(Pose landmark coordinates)
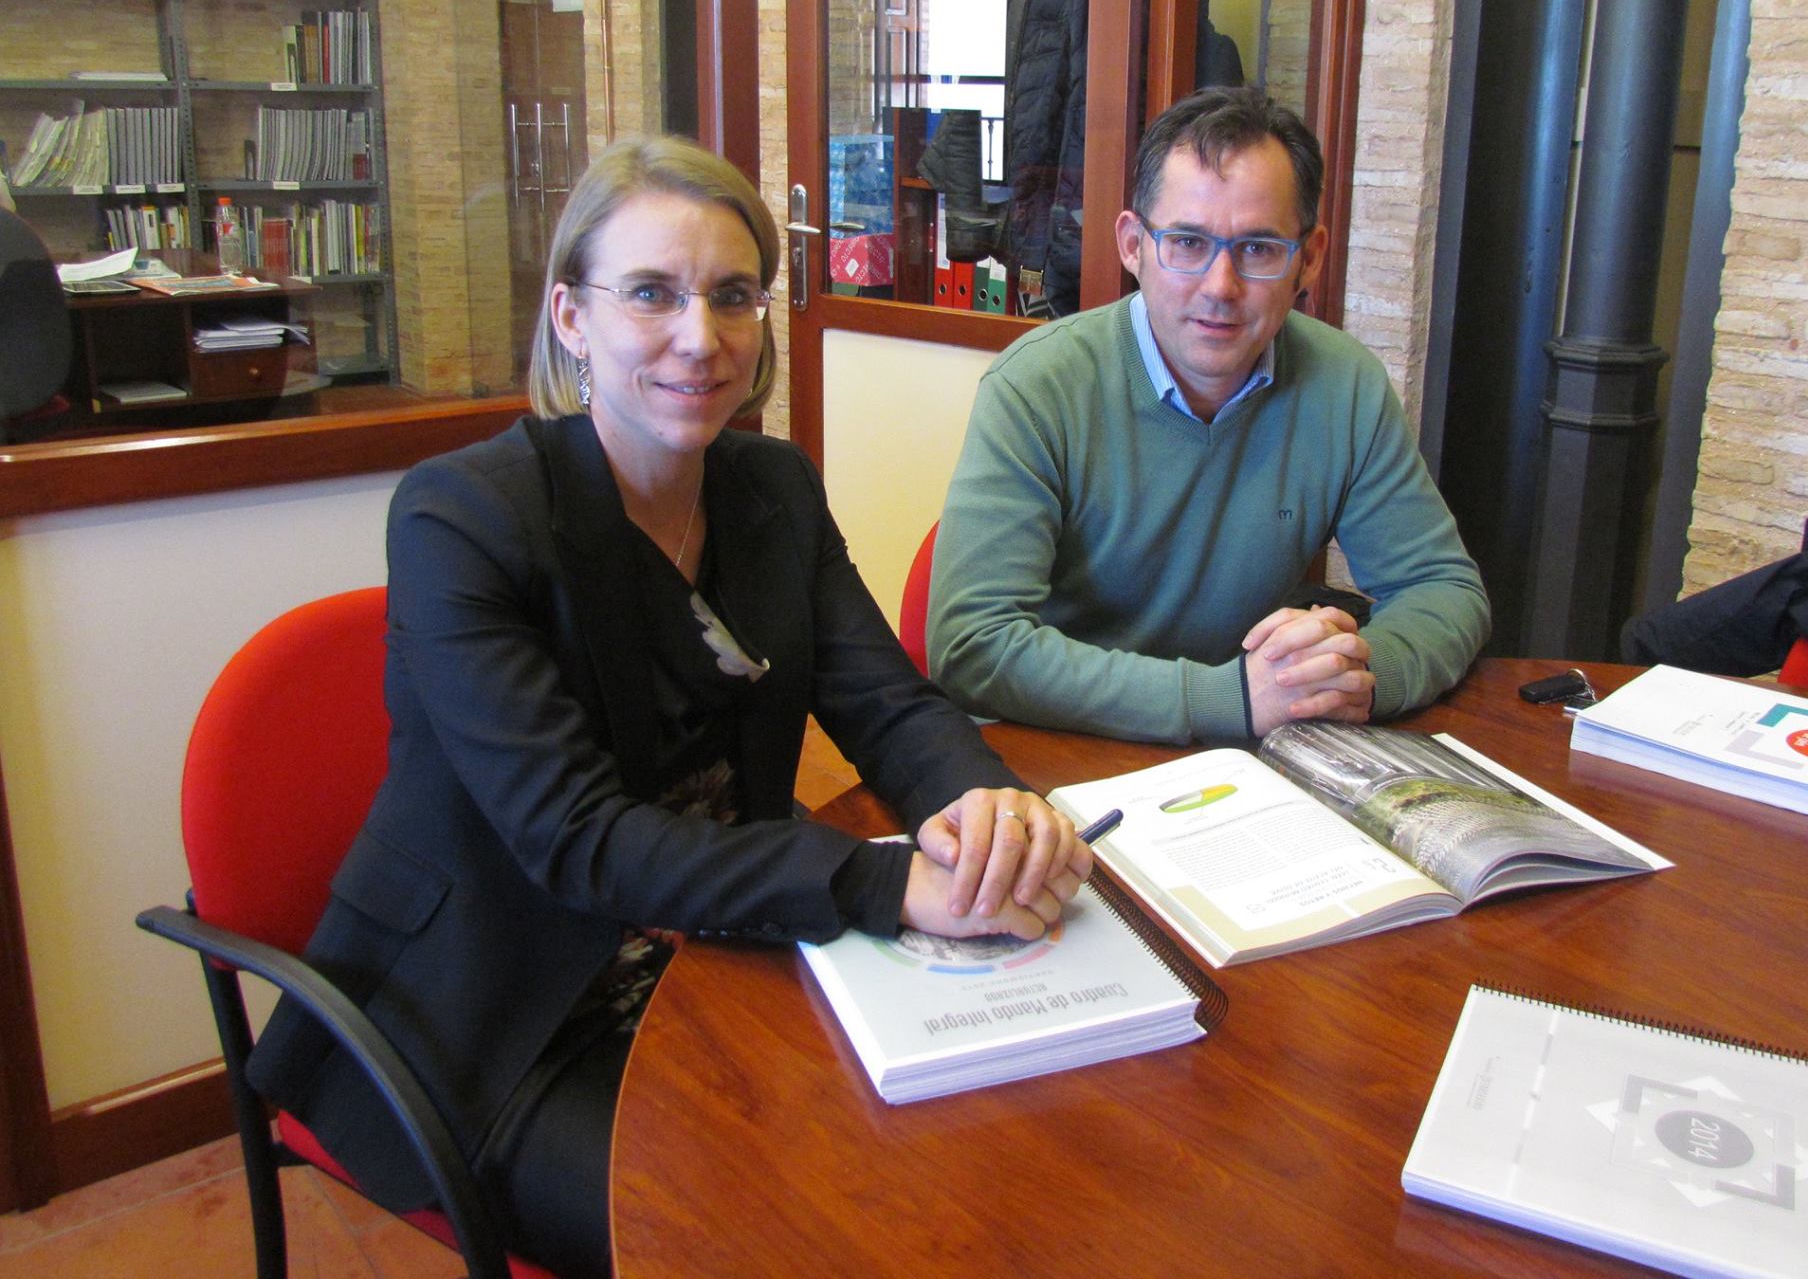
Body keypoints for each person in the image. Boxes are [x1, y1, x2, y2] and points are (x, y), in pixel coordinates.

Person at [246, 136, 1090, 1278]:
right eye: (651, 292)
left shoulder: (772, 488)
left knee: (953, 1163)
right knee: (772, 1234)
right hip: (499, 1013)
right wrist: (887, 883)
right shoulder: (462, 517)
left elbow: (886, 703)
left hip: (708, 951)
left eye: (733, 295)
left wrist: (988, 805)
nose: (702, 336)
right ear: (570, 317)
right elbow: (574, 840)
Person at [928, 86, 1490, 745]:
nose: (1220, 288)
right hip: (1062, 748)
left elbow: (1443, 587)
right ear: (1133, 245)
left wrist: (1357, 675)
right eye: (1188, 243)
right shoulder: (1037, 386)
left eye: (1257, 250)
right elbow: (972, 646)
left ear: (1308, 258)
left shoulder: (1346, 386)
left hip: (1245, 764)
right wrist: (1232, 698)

_THE TASK_:
From the first line to the last, copy the records above exactly and leave out the pictures.

_COMPLETED EXERCISE_:
Body keypoints for each person in the image. Boxes are [x1, y1, x2, y2] and points are (x, y), in pixel coordinates.

Person at [246, 136, 1090, 1278]:
right eye: (651, 292)
left shoulder: (772, 488)
left knee: (953, 1163)
right knee: (772, 1234)
right hip: (499, 1013)
right wrist: (887, 883)
right shoulder: (462, 517)
left elbow: (886, 703)
left hip: (708, 951)
left eye: (733, 295)
left wrist: (988, 805)
nose: (702, 336)
right ear: (570, 317)
right elbow: (574, 840)
Person at [928, 86, 1490, 745]:
nose: (1220, 288)
right hip: (1062, 748)
left elbow: (1443, 587)
right ear: (1133, 245)
left wrist: (1357, 675)
right eye: (1188, 243)
right shoulder: (1037, 386)
left eye: (1257, 250)
right elbow: (972, 646)
left ear: (1308, 258)
left shoulder: (1346, 386)
left hip: (1245, 764)
right wrist: (1232, 698)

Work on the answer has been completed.